TUNmode-AWS-internal-clients-multi-az-3

This is the other sort of configuration I think LVS-DR/LVS-TUN might prove useful for. You may want to host front-end applications in one AZ while backend applications are in another, as we mentioned above. It often makes sense to use such a configuration to take advantage of a fast L7 aware reverse proxy like HAproxy or Nginx for web traffic, while your database backend benefits from super fast direct server return.

Conclusion...

My project was interesting in that I got to learn what works and what doesn't.

I found that Amazon's edge is very secure and will drop what it sees as martian or spoofed packets (packets from a source IP address not that of the instance) at the Internet Gateway. I learned this also applies to Amazon's IPSec Virtual Private Gateway too. However, I was able to get more mileage out of using a homebrew VPN solution running on an instance within the VPC itself.
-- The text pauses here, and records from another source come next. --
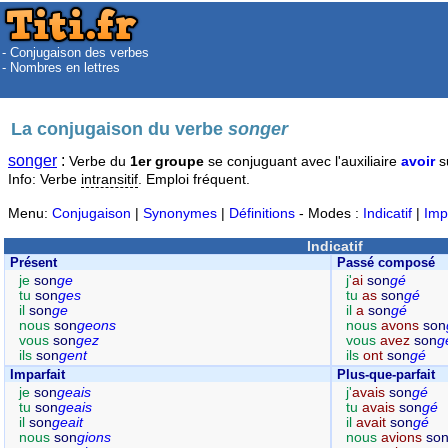
- Conjugaison des verbes
- Nombres en lettres
La conjugaison du verbe
songer
songer
:
Verbe du
1er groupe
se conjuguant avec l'auxiliaire
avoir
s
Info: Verbe
intransitif
. Emploi fréquent.
Menu:
Conjugaison
|
Synonymes
|
Définitions
- Modes :
Indicatif
|
Imp
Indicatif
Présent
Passé composé
je
son
ge
j'
ai
son
gé
tu
son
ges
tu
as
son
gé
il
son
ge
il
a
son
gé
nous
son
geons
nous
avons
son
vous
son
gez
vous
avez
son
g
ils
son
gent
ils
ont
son
gé
Imparfait
Plus-que-parfait
je
son
geais
j'
avais
son
gé
tu
son
geais
tu
avais
son
gé
il
son
geait
il
avait
son
gé
nous
son
gions
nous
avions
so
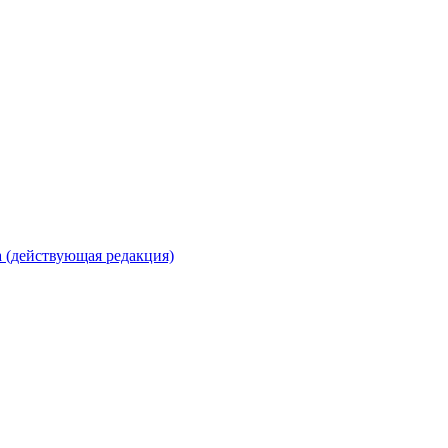
 (действующая редакция)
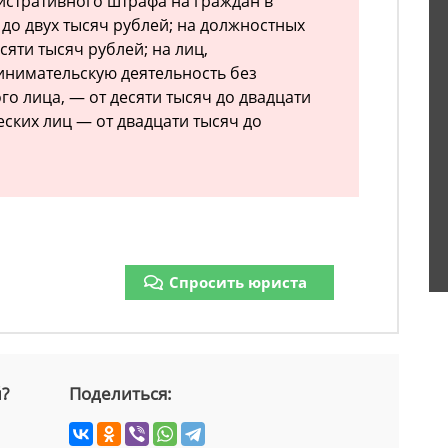
стративного штрафа на граждан в
 до двух тысяч рублей; на должностных
сяти тысяч рублей; на лиц,
нимательскую деятельность без
о лица, — от десяти тысяч до двадцати
ских лиц — от двадцати тысяч до
Спросить юриста
й?
Поделиться:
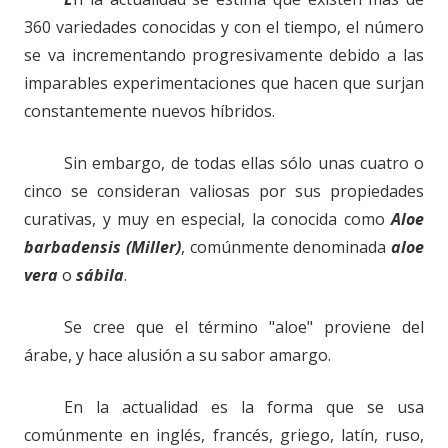
360 variedades conocidas y con el tiempo, el número
se va incrementando progresivamente debido a las
imparables experimentaciones que hacen que surjan
constantemente nuevos híbridos.
Sin embargo, de todas ellas sólo unas cuatro o
cinco se consideran valiosas por sus propiedades
curativas, y muy en especial, la conocida como
Aloe
barbadensis (Miller)
, comúnmente denominada
aloe
vera
o
sábila
.
Se cree que el término "aloe" proviene del
árabe, y hace alusión a su sabor amargo.
En la actualidad es la forma que se usa
comúnmente en inglés, francés, griego, latín, ruso,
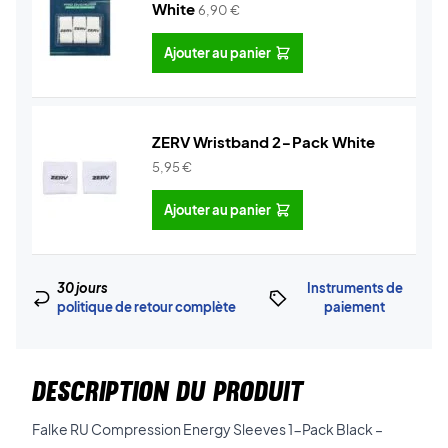
White
6,90
€
Ajouter au panier
ZERV Wristband 2-Pack White
5,95
€
Ajouter au panier
30 jours
Instruments de
politique de retour complète
paiement
DESCRIPTION DU PRODUIT
Falke RU Compression Energy Sleeves 1-Pack Black –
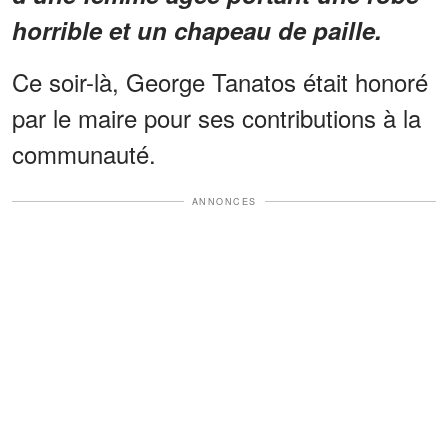
horrible et un chapeau de paille.
Ce soir-là, George Tanatos était honoré
par le maire pour ses contributions à la
communauté.
ANNONCES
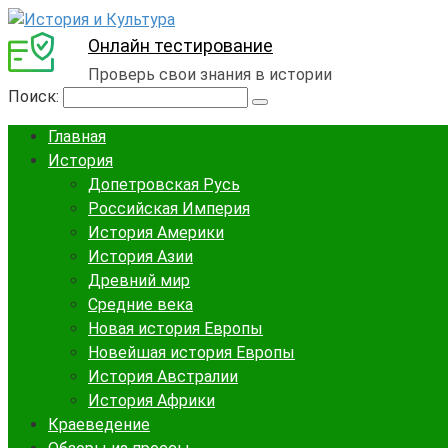
Онлайн тестирование
Проверь свои знания в истории
Поиск:
Главная
История
Допетровская Русь
Российская Империя
История Америки
История Азии
Древний мир
Средние века
Новая история Европы
Новейшая история Европы
История Австралии
История Африки
Краеведение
I tried both LVS-DR and LVS-TUN with not just proxy servers but web servers too, so it was a fairly broad lab.

Did I get anything wrong? If I did or if the situation changes in AWS, please update me in the comments section below.

Layer-4-DR-LVS-DR--and-Layer-4-TUN-LVS-TUN--in-AWS---2

Friendly request to Amazon (if they're reading this blog): Please consider giving us a way to allow martian or spoofed packets to pass your edge when coming from a specific allowed IP address. I see this as similar to disabling source and destination checks on an instance, but at the IP level. This would allow much more scope to use direct server return in AWS which would be really great!